The Children’s Internet Protection Act and Why Schools Need to Follow It

Sep 6, 2021

Since computers gained popularity in the 1980s and 1990s, school boards across the country made it a goal to provide computers in their classrooms. Having this kind of technology in schools changed the way students were able to both learn and access information.

However, as with most technology, problems began to arise, and the Children’s Internet Protection Act was born.

 

What is the Children’s Internet Protection Act (CIPA)?

 

According to the Federal Communications Commission (FCC), ​​the Children’s Internet Protection Act (CIPA) was enacted by Congress in 2000 to address concerns about children’s access to obscene or harmful content over the internet.

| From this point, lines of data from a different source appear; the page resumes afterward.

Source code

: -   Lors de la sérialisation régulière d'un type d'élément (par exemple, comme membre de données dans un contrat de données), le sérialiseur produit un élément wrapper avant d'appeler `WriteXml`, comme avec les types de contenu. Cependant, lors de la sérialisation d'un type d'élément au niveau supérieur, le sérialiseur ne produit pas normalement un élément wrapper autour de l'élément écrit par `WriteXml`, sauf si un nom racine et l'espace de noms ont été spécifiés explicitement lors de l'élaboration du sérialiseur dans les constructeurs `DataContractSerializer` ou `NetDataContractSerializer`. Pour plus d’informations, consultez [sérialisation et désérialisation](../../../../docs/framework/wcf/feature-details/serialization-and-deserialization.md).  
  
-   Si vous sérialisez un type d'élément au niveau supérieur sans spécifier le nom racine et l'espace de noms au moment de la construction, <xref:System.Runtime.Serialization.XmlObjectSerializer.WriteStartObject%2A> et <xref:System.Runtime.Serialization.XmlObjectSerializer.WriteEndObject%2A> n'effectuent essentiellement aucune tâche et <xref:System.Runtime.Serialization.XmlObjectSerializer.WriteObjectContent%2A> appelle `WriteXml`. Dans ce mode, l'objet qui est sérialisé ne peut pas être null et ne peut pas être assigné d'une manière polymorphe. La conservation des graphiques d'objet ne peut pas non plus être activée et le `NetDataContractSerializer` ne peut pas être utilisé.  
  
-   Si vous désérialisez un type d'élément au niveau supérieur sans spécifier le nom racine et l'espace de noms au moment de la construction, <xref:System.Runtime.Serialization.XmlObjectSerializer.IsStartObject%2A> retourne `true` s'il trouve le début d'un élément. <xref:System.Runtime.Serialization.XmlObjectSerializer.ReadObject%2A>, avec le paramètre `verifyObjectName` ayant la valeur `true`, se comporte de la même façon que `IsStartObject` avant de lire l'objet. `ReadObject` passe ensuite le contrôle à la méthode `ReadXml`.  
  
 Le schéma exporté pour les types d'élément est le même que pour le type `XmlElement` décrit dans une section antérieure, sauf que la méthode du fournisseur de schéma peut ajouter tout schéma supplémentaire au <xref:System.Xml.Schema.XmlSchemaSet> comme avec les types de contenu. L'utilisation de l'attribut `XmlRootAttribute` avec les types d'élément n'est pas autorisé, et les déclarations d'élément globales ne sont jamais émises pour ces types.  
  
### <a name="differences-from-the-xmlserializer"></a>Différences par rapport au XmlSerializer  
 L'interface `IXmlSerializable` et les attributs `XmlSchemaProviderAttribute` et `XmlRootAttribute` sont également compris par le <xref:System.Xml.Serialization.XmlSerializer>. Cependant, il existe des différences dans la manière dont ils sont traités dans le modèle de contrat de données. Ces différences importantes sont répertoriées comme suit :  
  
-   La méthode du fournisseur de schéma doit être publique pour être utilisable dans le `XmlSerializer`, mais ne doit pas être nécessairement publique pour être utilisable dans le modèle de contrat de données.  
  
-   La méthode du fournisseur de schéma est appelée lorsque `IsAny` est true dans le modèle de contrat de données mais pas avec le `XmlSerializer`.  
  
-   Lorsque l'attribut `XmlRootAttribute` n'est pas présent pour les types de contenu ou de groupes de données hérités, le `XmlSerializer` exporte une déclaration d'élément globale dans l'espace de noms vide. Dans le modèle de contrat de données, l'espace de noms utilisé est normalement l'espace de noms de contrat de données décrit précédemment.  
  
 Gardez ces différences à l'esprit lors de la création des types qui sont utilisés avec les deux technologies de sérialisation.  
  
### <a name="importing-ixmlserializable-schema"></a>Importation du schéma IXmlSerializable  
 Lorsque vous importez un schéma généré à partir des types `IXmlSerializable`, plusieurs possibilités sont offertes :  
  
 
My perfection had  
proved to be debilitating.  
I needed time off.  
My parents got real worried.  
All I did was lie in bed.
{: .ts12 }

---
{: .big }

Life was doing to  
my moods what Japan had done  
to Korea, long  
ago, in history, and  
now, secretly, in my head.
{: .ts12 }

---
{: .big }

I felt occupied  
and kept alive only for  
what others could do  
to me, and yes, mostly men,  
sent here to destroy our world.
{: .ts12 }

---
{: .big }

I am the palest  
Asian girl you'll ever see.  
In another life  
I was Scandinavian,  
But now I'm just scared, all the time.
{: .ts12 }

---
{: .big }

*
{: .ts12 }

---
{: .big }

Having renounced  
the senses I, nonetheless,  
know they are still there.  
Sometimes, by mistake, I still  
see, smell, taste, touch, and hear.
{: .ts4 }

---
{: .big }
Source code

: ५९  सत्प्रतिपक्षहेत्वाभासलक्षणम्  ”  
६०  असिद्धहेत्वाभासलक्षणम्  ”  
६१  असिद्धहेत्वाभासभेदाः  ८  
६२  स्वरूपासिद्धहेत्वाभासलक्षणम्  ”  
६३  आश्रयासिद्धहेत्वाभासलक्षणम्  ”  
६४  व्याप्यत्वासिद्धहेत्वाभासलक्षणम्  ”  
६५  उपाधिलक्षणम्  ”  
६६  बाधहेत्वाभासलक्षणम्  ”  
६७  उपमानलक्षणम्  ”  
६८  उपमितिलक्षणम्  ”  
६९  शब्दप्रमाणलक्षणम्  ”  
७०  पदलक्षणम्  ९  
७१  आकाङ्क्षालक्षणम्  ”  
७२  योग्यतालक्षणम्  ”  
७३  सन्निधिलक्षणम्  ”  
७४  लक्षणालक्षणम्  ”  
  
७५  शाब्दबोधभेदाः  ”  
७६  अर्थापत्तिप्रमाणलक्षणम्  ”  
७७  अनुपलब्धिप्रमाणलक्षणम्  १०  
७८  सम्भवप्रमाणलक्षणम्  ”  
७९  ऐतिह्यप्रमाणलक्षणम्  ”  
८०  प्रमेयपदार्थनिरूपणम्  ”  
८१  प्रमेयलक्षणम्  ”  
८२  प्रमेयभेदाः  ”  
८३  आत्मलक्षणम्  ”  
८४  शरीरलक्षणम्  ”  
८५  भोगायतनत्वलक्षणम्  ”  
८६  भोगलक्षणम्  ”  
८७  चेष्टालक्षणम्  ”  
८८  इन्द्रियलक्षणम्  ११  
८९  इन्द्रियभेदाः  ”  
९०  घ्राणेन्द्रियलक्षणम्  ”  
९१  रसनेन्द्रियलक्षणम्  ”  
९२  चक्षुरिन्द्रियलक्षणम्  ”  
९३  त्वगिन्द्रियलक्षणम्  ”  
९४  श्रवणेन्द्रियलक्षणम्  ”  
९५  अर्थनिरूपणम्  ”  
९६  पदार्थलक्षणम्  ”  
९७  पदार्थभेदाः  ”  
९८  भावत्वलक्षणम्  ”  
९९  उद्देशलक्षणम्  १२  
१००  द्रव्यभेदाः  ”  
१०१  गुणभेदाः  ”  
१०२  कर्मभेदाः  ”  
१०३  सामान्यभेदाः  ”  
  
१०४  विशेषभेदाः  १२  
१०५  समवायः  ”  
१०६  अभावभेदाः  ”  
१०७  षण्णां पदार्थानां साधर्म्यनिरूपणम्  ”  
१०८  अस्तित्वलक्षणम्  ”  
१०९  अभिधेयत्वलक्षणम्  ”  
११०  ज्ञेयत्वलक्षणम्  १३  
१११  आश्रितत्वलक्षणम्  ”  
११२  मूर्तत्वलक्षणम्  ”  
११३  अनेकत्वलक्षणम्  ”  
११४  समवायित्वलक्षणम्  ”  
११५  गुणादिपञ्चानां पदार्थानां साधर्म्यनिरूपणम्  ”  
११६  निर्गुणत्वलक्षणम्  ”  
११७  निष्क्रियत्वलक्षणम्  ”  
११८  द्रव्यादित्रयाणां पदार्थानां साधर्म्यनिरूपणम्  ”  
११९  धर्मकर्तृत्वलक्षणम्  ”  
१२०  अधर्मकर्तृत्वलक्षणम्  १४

The CIPA requires schools and libraries that receive discounts for internet access to follow a certain set of guidelines. Those who receive discounts for internal connections through the E-rate program, a program that makes certain communications services and products more affordable for schools and libraries, must follow these requirements as well.

Schools and libraries subject to the CIPA can’t receive the discounts offered by the E-rate program unless they confirm that they have an internet safety policy that includes specific technology protection measures.

 

What is required based on the CIPA?

 

The protection measures enacted by schools following the CIPA must block or filter internet access to pictures that are:

  1. Obscene
  2. Child pornography
  3. Harmful to minors

 

These schools are also subject to two additional certification requirements:

  1. Their internet safety policies must include monitoring the online activities of minors
  2. As required by the Protecting Children in the 21st Century Act, they must provide for educating minors about appropriate online behavior, including interacting with other individuals on social networking websites and in chat rooms, and cyberbullying awareness and response

Before adopting their internet safety policy, schools and libraries must also provide reasonable notice and hold at least one public hearing or meeting to address the proposal.

Furthermore, each school must have an internet safety policy addressing:

  1. Access by minors to inappropriate matter on the internet
  2. The safety and security of minors when using electronic mail, chat rooms, and other forms of direct electronic communications
  3. Unauthorized access, including so-called “hacking,” and other unlawful activities by minors online
  4. Unauthorized disclosure, use, and dissemination of personal information regarding minors
  5. Measures restricting minors’ access to materials harmful to them

 

Why was the CIPA created?

 

The internet was a game-changer for education, but with the web growing so quickly, there were many dangers that needed to be addressed before allowing children access to its material.

Today, we have various protections against cyber threats, but it wasn’t always this way.

The dark web is actually much larger than the surface web, and although there is plenty of safe content on the dark web, there are many harmful things to watch out for.

Hackers, predators, and cyber criminals frequent the dark web, making it a dangerous place for minors who have unlimited access to the internet.

On top of the dark web, the surface web has just as much inappropriate content for children, including pornography, obscenity, violence, gambling, and lewd forums. It’s these issues that led to the creation of the CIPA.

The CIPA passed in 2000, allowing schools to get the technology they need, with requirements in place to keep children safe from harmful content.

 

Why should schools follow the CIPA?

 

With the internet being so vast and full of content, the CIPA makes it possible for schools to protect students from the ever-growing threats of the web. The internet gets bigger by the second, and this act allows students to use computers without being able to access any inappropriate content.

Safety policies required by the CIPA help schools to restrict content, while keeping phishing and malware threats under control.

Web filters used in compliance with the CIPA can also keep hackers from accessing the large amount of personal information that schools keep on their databases. This protects against issues such as identity theft and fraud.

These filters also block pop up ads, which are frequently used by hackers to direct users to sites with malware, gaining access to computers and their respective networks.

As more and more people use the internet and it continues to grow inside the classroom, these threats will continue to grow alongside it. That’s why the CIPA should be followed by schools across the country.

Being prepared against active cyber attacks is a smart way to stay safe and keep your information protected.